Over 60 countries had reportedly rendered assistance in earthquake relief efforts.
New Delhi: In the wake of a massive controversy raging following the Centre’s refusal to accept financial assistance from foreign governments for Kerala flood relief, Union minister K.J. Alphons late on Thursday evening appealed to his own government for a “one-time exception” to a 14-year convention that bars using foreign funds for rehabilitation of victims of natural tragedies.
Mr Alphons, who hails from Kerala, is keen for paving the way for Kerala government to use Rs 700 crore aid offered by the United Arab Emirates (UAE) and assistance promised by other countries. Apart from UAE’s offer, Qatar has pledged around Rs 35 crore, Maldives has announced a donation of Rs 35 lakh and Pakistan’s new Prime Minister Imran Khan on Thursday said that his country is ready to provide humanitarian assistance to flood-ravaged Kerala.
The Union minister has been touring the state extensively to assess damage caused by the worst floods in a century that have left 237 people dead since August 8 and displaced over 14 lakh.
Mr Alphons had, earlier in the day, defended the NDA government’s decision to follow a 14-year convention it “inherited” from previous governments of not accepting financial assistance for relief work.
He said that this was a policy that was followed by the current government from the time the then Prime Minister Manmohan Singh (UPA-1) had refused financial aid from foreign countries in 2004 during the devastating Tsunami.
However, with the Opposition mounting attack on the Central government for allegedly blocking foreign aid for Kerala, Mr Alphons, in an apparent turnaround, made a personal appeal to the Central government in the evening to review its stand.
“Kerala has contributed huge amounts of foreign exchange through remittance in the last 50 years. In fact in the last year itself, it had brought Rs 75,000 crore... For these reasons, as a junior minister I am appealing to my senior colleagues to make a special consideration for the state. I appeal to them to make a one-time exception to the policy,” he said.
His appeal to the Central government followed Kerala finance minister Thomas Isaac’s criticism of the Modi government for disallowing the state from using aid offered by the UAE.
“We make no request to any foreign government but UAE government voluntarily offered Rs 700 crore. No, says Union government, it is below our dignity to accept foreign aid.
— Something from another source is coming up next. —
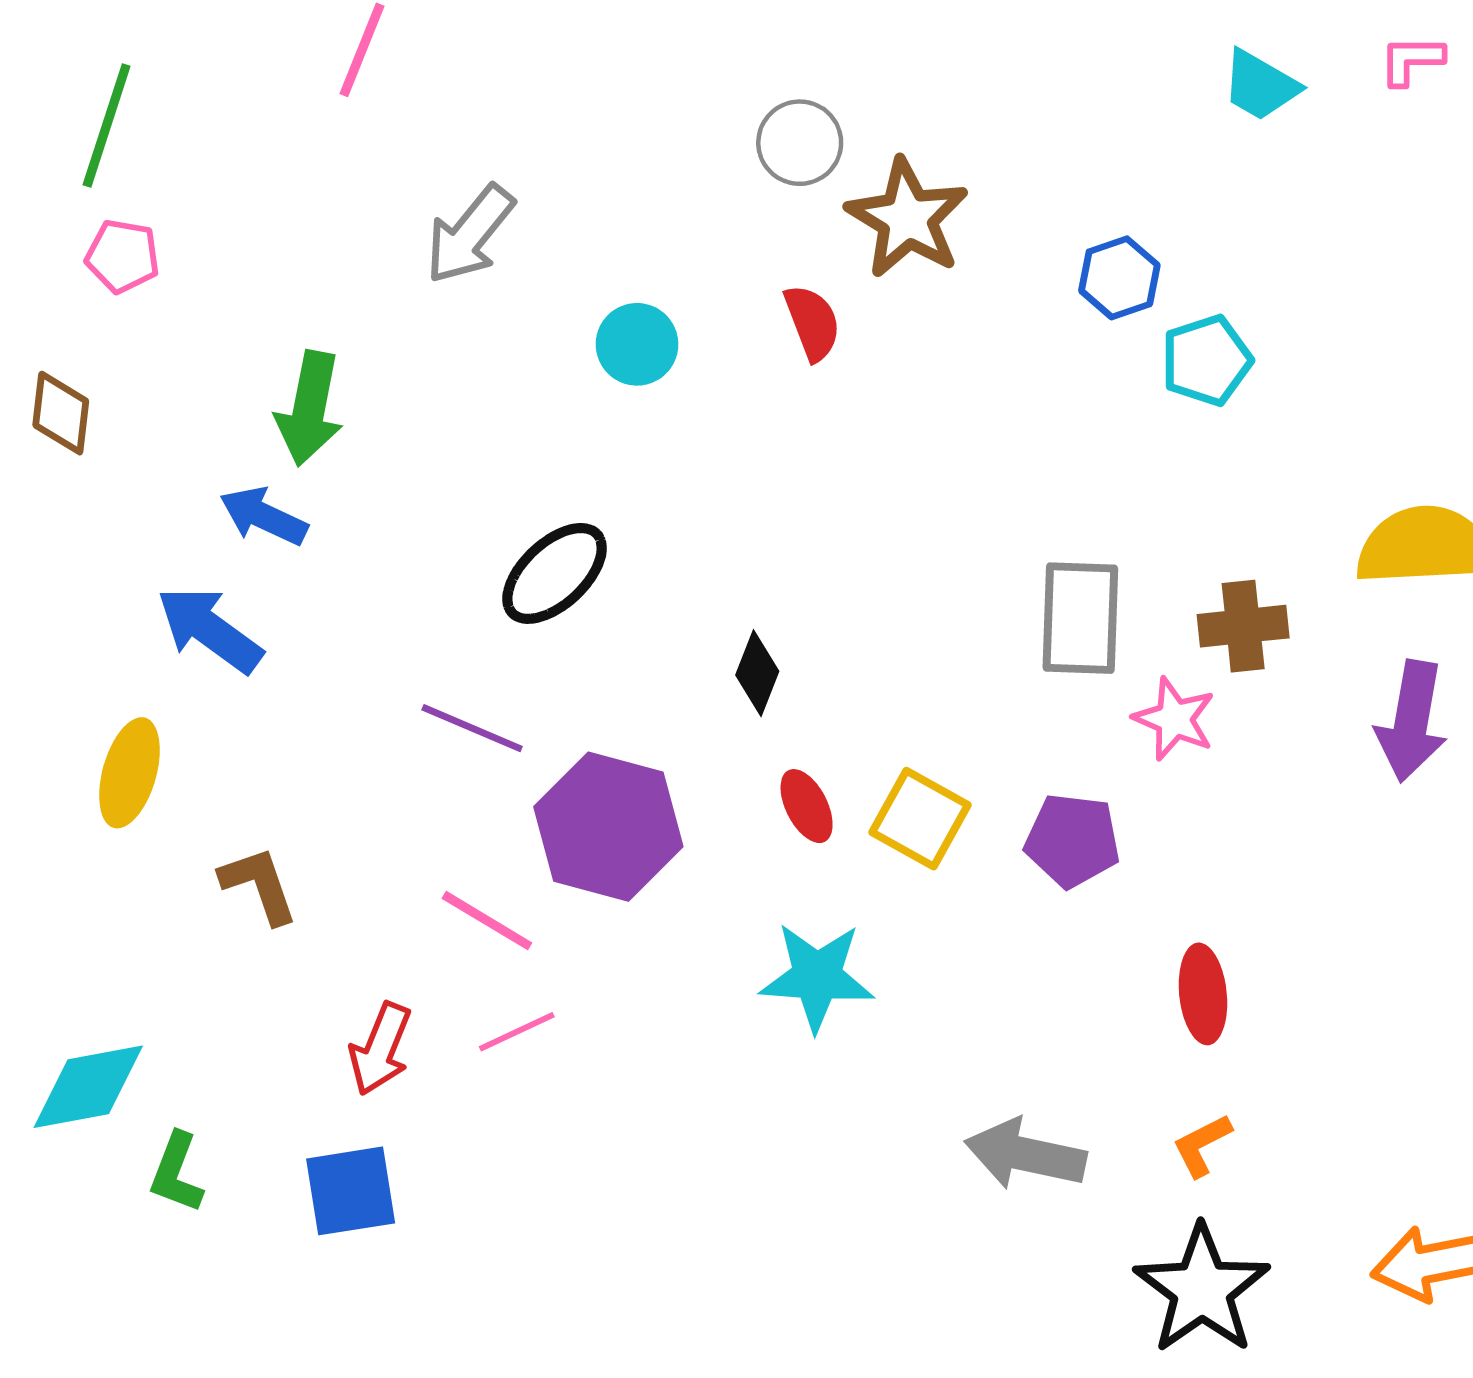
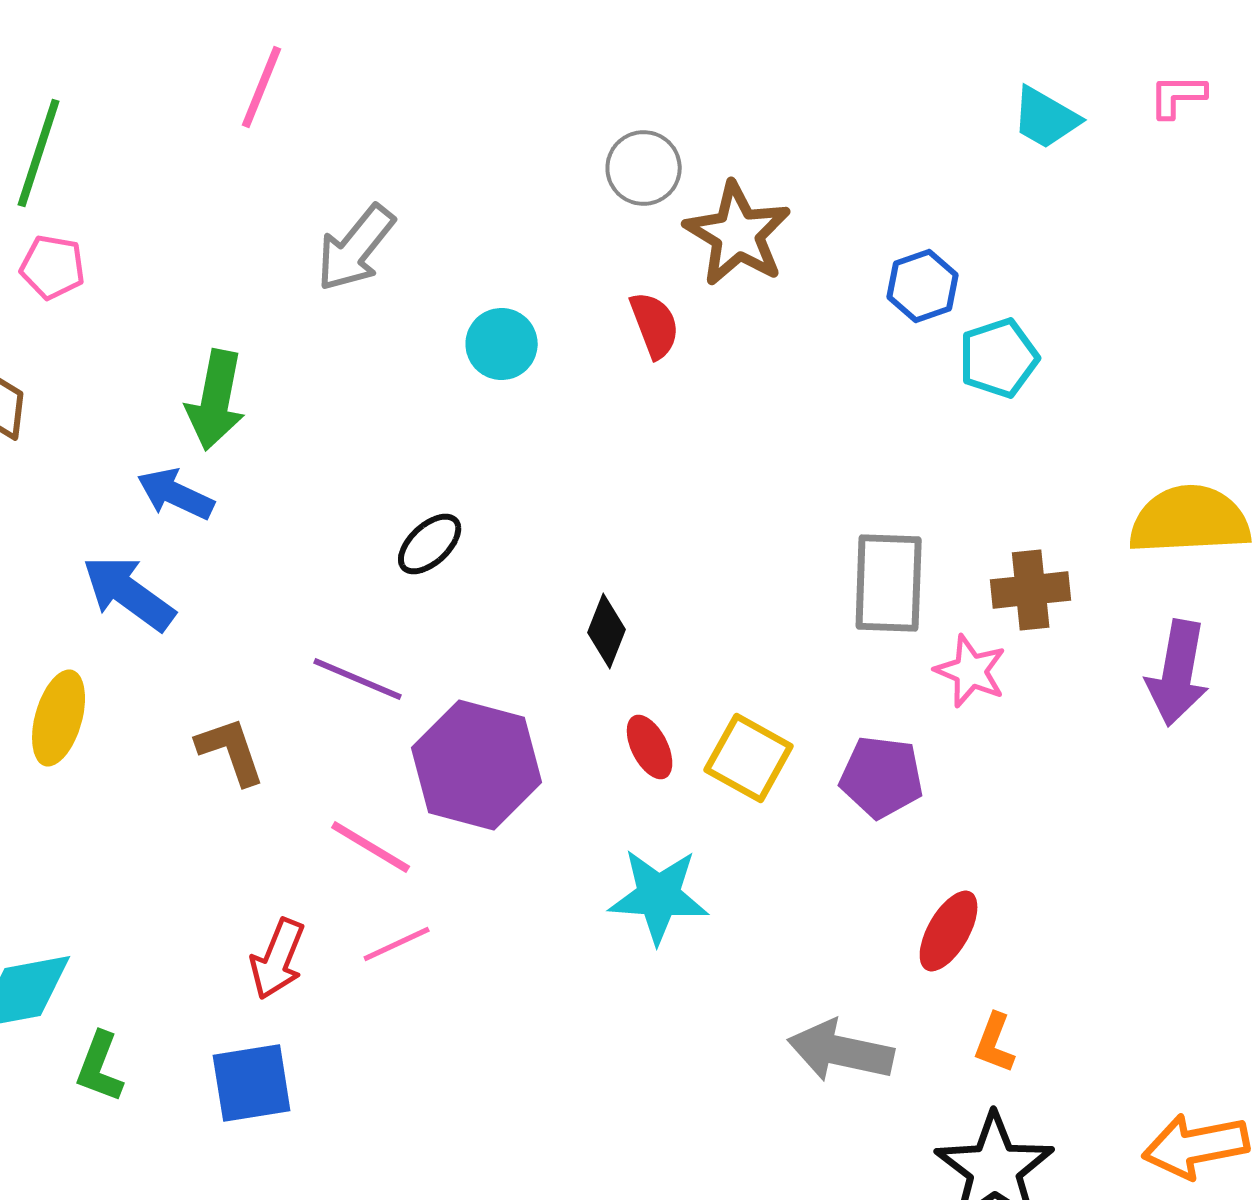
black ellipse: (555, 573) -> (430, 544), size x0.7
brown L-shape: (259, 885) -> (231, 751), moved
red ellipse: (1203, 994) -> (949, 931), moved, turned 36
orange L-shape: (1202, 1145) -> (995, 1043), turned -42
This is a dog in the manger policy (sic),” Mr Isaac had written on Twitter.
He also criticised the Modi government saying that the flood-hit state had asked the Centre for a financial support of Rs 2,200 crore, but was granted only Rs 600 crore.
Meanwhile, a former government official who served as a senior bureaucrat during the early 2000s told this newspaper on condition of anonymity that the Bhuj earthquake of January 2001 in Gujarat during the NDA-I tenure of Atal Behari Vajpayee was the last major natural disaster during which India accepted assistance from foreign nations. Over 60 countries had reportedly rendered assistance in earthquake relief efforts.
He said during the Tsunami in December 2004, the UPA-1 government headed by Manmohan Singh reportedly did not accept financial assistance from foreign governments.
According to news agency reports, the National Disaster Management Authority (NDMA) had in 2016 suggested that foreign assistance offered as a goodwill gesture (in case of a natural disaster) “may” be accepted by India.